RMSD, RMSF, and protein–ligand contact diagram of ZINC000013444414 with TMPRSS2

The MD simulation result analysis of ZINC000137976768 and TMPRSS2 shows a relatively fluctuating ligand RMSD which seems to be stable at around 1.5 Å for the first 20 ns, which later changes to 2.25 Å at 30 ns and somewhat stabilizes between the 2.25 and 3.5 Å during the remaining period of the simulation. In contrast, the protein RMSD seems to be relatively stable at around 2.1 Å after 30 ns (Fig. 6). The protein RMSF graph shows that TMPRSS2 residues remain stable during the period of simulation (Fig. 6). Protein–ligand contact analysis shows a similar pattern of interaction with the active site residues of TMPRSS2. Here also a prominent H-bond interaction lasting throughout the simulation period was observed with Asp180, Asp181, and Gly209 residues (Fig. 6).

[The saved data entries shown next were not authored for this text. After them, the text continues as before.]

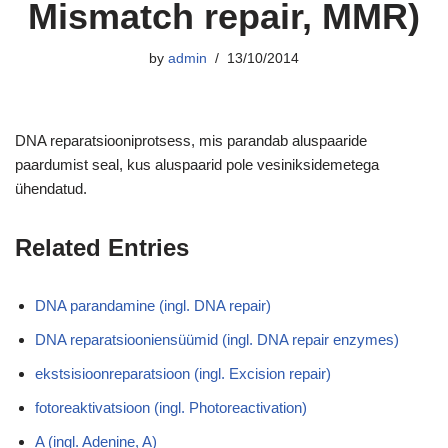
Mismatch repair, MMR)
by
admin
13/10/2014
DNA reparatsiooniprotsess, mis parandab aluspaaride
paardumist seal, kus aluspaarid pole vesiniksidemetega
ühendatud.
Related Entries
DNA parandamine (ingl. DNA repair)
DNA reparatsiooniensüümid (ingl. DNA repair enzymes)
ekstsisioonreparatsioon (ingl. Excision repair)
fotoreaktivatsioon (ingl. Photoreactivation)
A (ingl. Adenine, A)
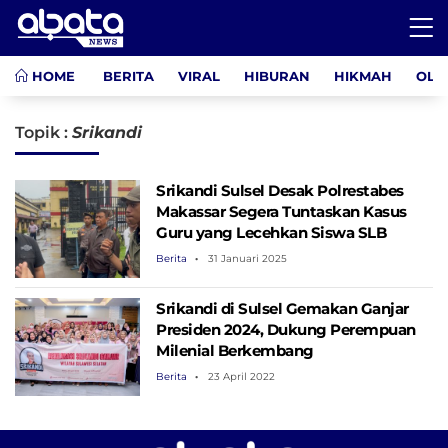
HOME
BERITA
VIRAL
HIBURAN
HIKMAH
OLA
Topik :
Srikandi
Srikandi Sulsel Desak Polrestabes
Makassar Segera Tuntaskan Kasus
Guru yang Lecehkan Siswa SLB
Berita
31 Januari 2025
Srikandi di Sulsel Gemakan Ganjar
Presiden 2024, Dukung Perempuan
Milenial Berkembang
Berita
23 April 2022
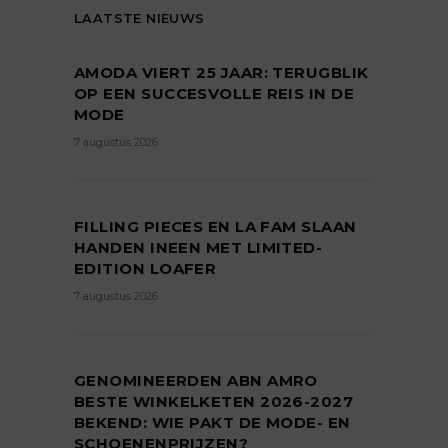
LAATSTE NIEUWS
AMODA VIERT 25 JAAR: TERUGBLIK
OP EEN SUCCESVOLLE REIS IN DE
MODE
7 augustus 2026
FILLING PIECES EN LA FAM SLAAN
HANDEN INEEN MET LIMITED-
EDITION LOAFER
7 augustus 2026
GENOMINEERDEN ABN AMRO
BESTE WINKELKETEN 2026-2027
BEKEND: WIE PAKT DE MODE- EN
SCHOENENPRIJZEN?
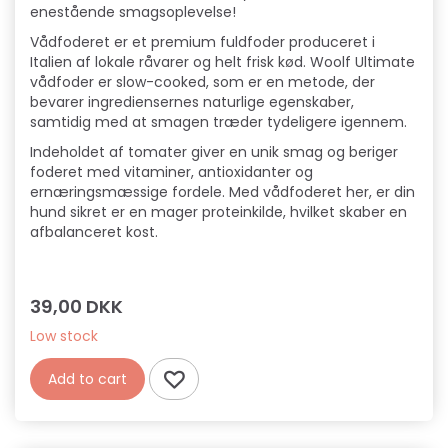
enestående smagsoplevelse!
Vådfoderet er et premium fuldfoder produceret i
Italien af lokale råvarer og helt frisk kød. Woolf Ultimate
vådfoder er slow-cooked, som er en metode, der
bevarer ingrediensernes naturlige egenskaber,
samtidig med at smagen træder tydeligere igennem.
Indeholdet af tomater giver en unik smag og beriger
foderet med vitaminer, antioxidanter og
ernæringsmæssige fordele. Med vådfoderet her, er din
hund sikret er en mager proteinkilde, hvilket skaber en
afbalanceret kost.
39,00 DKK
Low stock
Add to cart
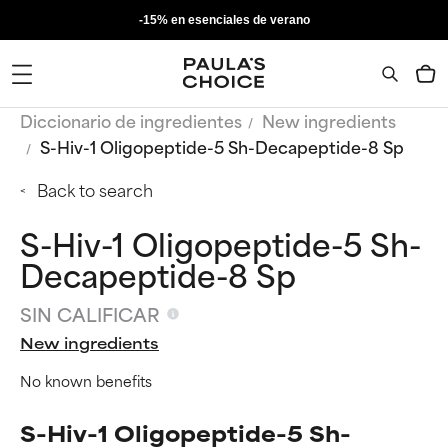
-15% en esenciales de verano
Diccionario de ingredientes
New ingredients
S-Hiv-1 Oligopeptide-5 Sh-Decapeptide-8 Sp
Back to search
S-Hiv-1 Oligopeptide-5 Sh-
Decapeptide-8 Sp
SIN CALIFICAR
New ingredients
No known benefits
S-Hiv-1 Oligopeptide-5 Sh-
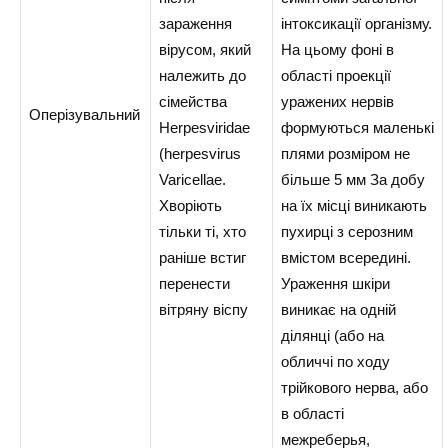
зараження
інтоксикації організму.
вірусом, який
На цьому фоні в
належить до
області проекції
сімейства
уражених нервів
Оперізувальний
Herpesviridae
формуються маленькі
(herpesvirus
плями розміром не
Varicellae.
більше 5 мм За добу
Хворіють
на їх місці виникають
тільки ті, хто
пухирці з серозним
раніше встиг
вмістом всередині.
перенести
Ураження шкіри
вітряну віспу
виникає на одній
ділянці (або на
обличчі по ходу
трійкового нерва, або
в області
межреберья,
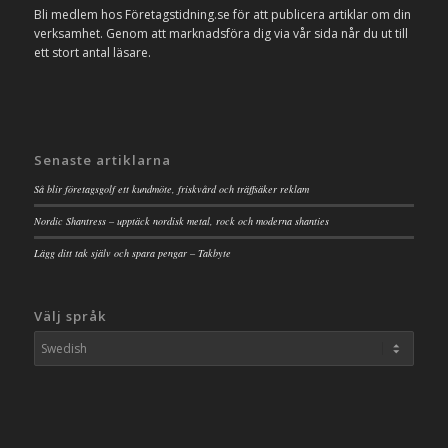
Bli medlem hos Företagstidning.se för att publicera artiklar om din
verksamhet. Genom att marknadsföra dig via vår sida når du ut till
ett stort antal läsare.
Senaste artiklarna
Så blir företagsgolf ett kundmöte, friskvård och träffsäker reklam
Nordic Shantress – upptäck nordisk metal, rock och moderna shanties
Lägg ditt tak själv och spara pengar – Takbyte
Välj språk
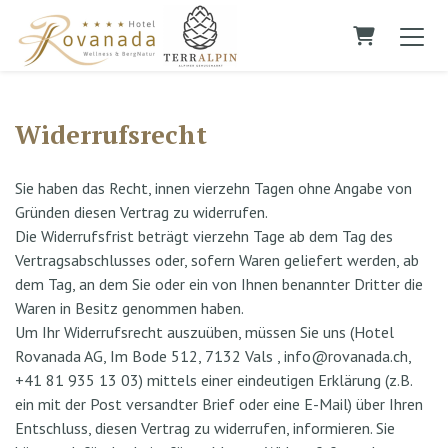
Warenkor
Widerrufsrecht
Sie haben das Recht, innen vierzehn Tagen ohne Angabe von
Gründen diesen Vertrag zu widerrufen.
Die Widerrufsfrist beträgt vierzehn Tage ab dem Tag des
Vertragsabschlusses oder, sofern Waren geliefert werden, ab
dem Tag, an dem Sie oder ein von Ihnen benannter Dritter die
Waren in Besitz genommen haben.
Um Ihr Widerrufsrecht auszuüben, müssen Sie uns (Hotel
Rovanada AG, Im Bode 512, 7132 Vals , info@rovanada.ch,
+41 81 935 13 03) mittels einer eindeutigen Erklärung (z.B.
ein mit der Post versandter Brief oder eine E-Mail) über Ihren
Entschluss, diesen Vertrag zu widerrufen, informieren. Sie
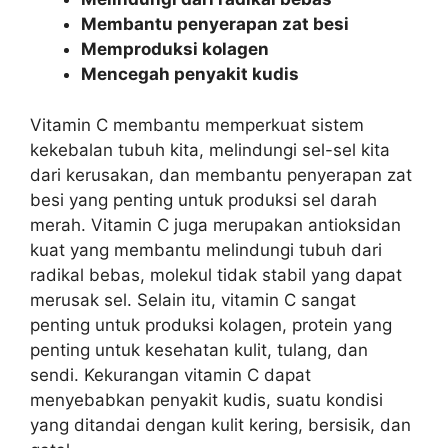
Membantu penyerapan zat besi
Memproduksi kolagen
Mencegah penyakit kudis
Vitamin C membantu memperkuat sistem
kekebalan tubuh kita, melindungi sel-sel kita
dari kerusakan, dan membantu penyerapan zat
besi yang penting untuk produksi sel darah
merah. Vitamin C juga merupakan antioksidan
kuat yang membantu melindungi tubuh dari
radikal bebas, molekul tidak stabil yang dapat
merusak sel. Selain itu, vitamin C sangat
penting untuk produksi kolagen, protein yang
penting untuk kesehatan kulit, tulang, dan
sendi. Kekurangan vitamin C dapat
menyebabkan penyakit kudis, suatu kondisi
yang ditandai dengan kulit kering, bersisik, dan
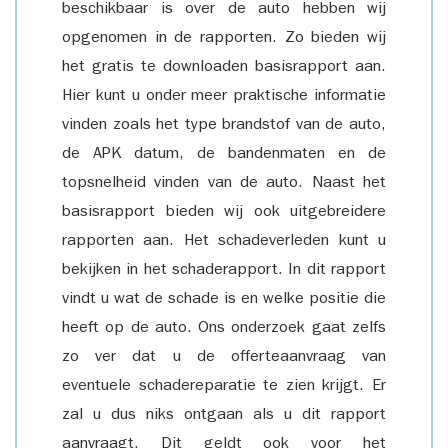
beschikbaar is over de auto hebben wij
opgenomen in de rapporten. Zo bieden wij
het gratis te downloaden basisrapport aan.
Hier kunt u onder meer praktische informatie
vinden zoals het type brandstof van de auto,
de APK datum, de bandenmaten en de
topsnelheid vinden van de auto. Naast het
basisrapport bieden wij ook uitgebreidere
rapporten aan. Het schadeverleden kunt u
bekijken in het schaderapport. In dit rapport
vindt u wat de schade is en welke positie die
heeft op de auto. Ons onderzoek gaat zelfs
zo ver dat u de offerteaanvraag van
eventuele schadereparatie te zien krijgt. Er
zal u dus niks ontgaan als u dit rapport
aanvraagt. Dit geldt ook voor het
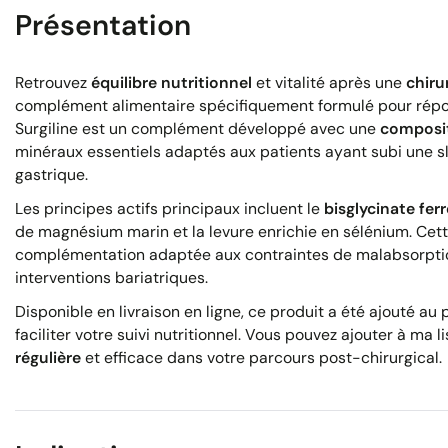
Présentation
Retrouvez
équilibre nutritionnel
et vitalité après une
chiru
complément alimentaire spécifiquement formulé pour répo
Surgiline est un complément développé avec une
composit
minéraux essentiels adaptés aux patients ayant subi une 
gastrique.
Les principes actifs principaux incluent le
bisglycinate fer
de magnésium marin et la levure enrichie en sélénium. Ce
complémentation adaptée aux contraintes de malabsorption 
interventions bariatriques.
Disponible en livraison en ligne, ce produit a été ajouté au
faciliter votre suivi nutritionnel. Vous pouvez ajouter à m
régulière
et efficace dans votre parcours post-chirurgical.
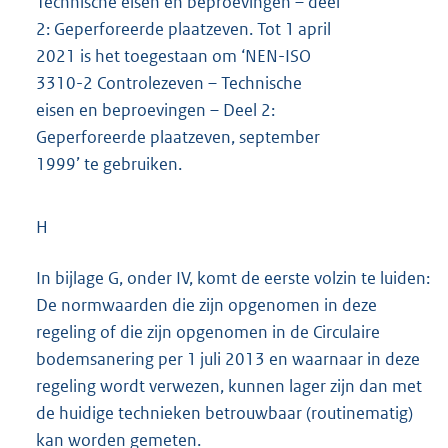
Technische eisen en beproevingen – deel
2: Geperforeerde plaatzeven. Tot 1 april
2021 is het toegestaan om ‘NEN-ISO
3310-2 Controlezeven – Technische
eisen en beproevingen – Deel 2:
Geperforeerde plaatzeven, september
1999’ te gebruiken.
H
In bijlage G, onder IV, komt de eerste volzin te luiden:
De normwaarden die zijn opgenomen in deze
regeling of die zijn opgenomen in de Circulaire
bodemsanering per 1 juli 2013 en waarnaar in deze
regeling wordt verwezen, kunnen lager zijn dan met
de huidige technieken betrouwbaar (routinematig)
kan worden gemeten.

Among the three hits, ZINC000143375720 shows a most stable interaction with the TMPRSS2. The RMSD of protein and ligand remains steady at around 1.75 and 3.6 Å, respectively, throughout the simulation (Fig. 7). Further, as observed with the previous two ligands, a similar pattern of protein contact was seen with ZINC000143375720.

Fig. 6
figure 6

RMSD, RMSF, and protein–ligand contact diagram of ZINC000137976768 with TMPRSS2

Fig. 7
figure 7

RMSD, RMSF, and protein–ligand contact diagram of ZINC000143375720 with TMPRSS2

Overall, the comparison of MD simulation results of all the hits with that of Glide XP docking suggests a significant correction for ligand interaction with active site residues. The prominent residues commonly observed include Asp180, Gly184, Gly209, and His41. Further, MD simulation also identifies a notable H-bond interaction with Ser181 for all the three hits, which was not recognized during Glide XP docking.

Conclusion

Developing antiviral drugs against SARS-CoV-2 is challenging. Researchers across the globe are working towards developing lead molecules against various target proteins of this virus. TMPRSS2 is one of the vital host target proteins which is well recognized as an essential antiviral drug target against SARS-CoV-2 infection. To date, there are no solved crystal structures of TMPRSS2 available in the protein databank; however, homology structure derived from TMPRSS15 has been useful in the discovery and development of lead molecules against this target. In the current study, structural-based virtual screening and molecular dynamics-based computational research has identified the potential hit molecules from the Zinc database. Further, in vitro and in vivo, studies with these molecules may shed more light on their possible benefits in the treatment of COVID-19.